**Stored items:**
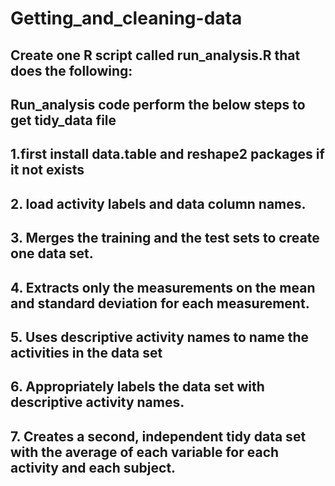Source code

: # Getting_and_cleaning-data
## Create one R script called run_analysis.R that does the following:
##  Run_analysis code perform the below steps to get tidy_data file
## 1.first install data.table and reshape2 packages if it not exists
## 2. load activity labels and data column names.
## 3. Merges the training and the test sets to create one data set.
## 4. Extracts only the measurements on the mean and standard deviation for each measurement.
## 5. Uses descriptive activity names to name the activities in the data set
## 6. Appropriately labels the data set with descriptive activity names.
## 7. Creates a second, independent tidy data set with the average of each variable for each activity and each subject.

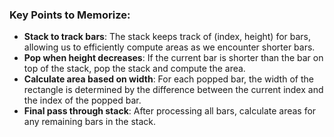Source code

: ### **Key Points to Memorize:**

- **Stack to track bars**: The stack keeps track of (index, height) for bars, allowing us to efficiently compute areas as we encounter shorter bars.
- **Pop when height decreases**: If the current bar is shorter than the bar on top of the stack, pop the stack and compute the area.
- **Calculate area based on width**: For each popped bar, the width of the rectangle is determined by the difference between the current index and the index of the popped bar.
- **Final pass through stack**: After processing all bars, calculate areas for any remaining bars in the stack.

**TASK ITEM:**
Look over the data above and show each line that contains "descriptive".

**EXERCISE ANSWER:**
## 5. Uses descriptive activity names to name the activities in the data set
## 6. Appropriately labels the data set with descriptive activity names.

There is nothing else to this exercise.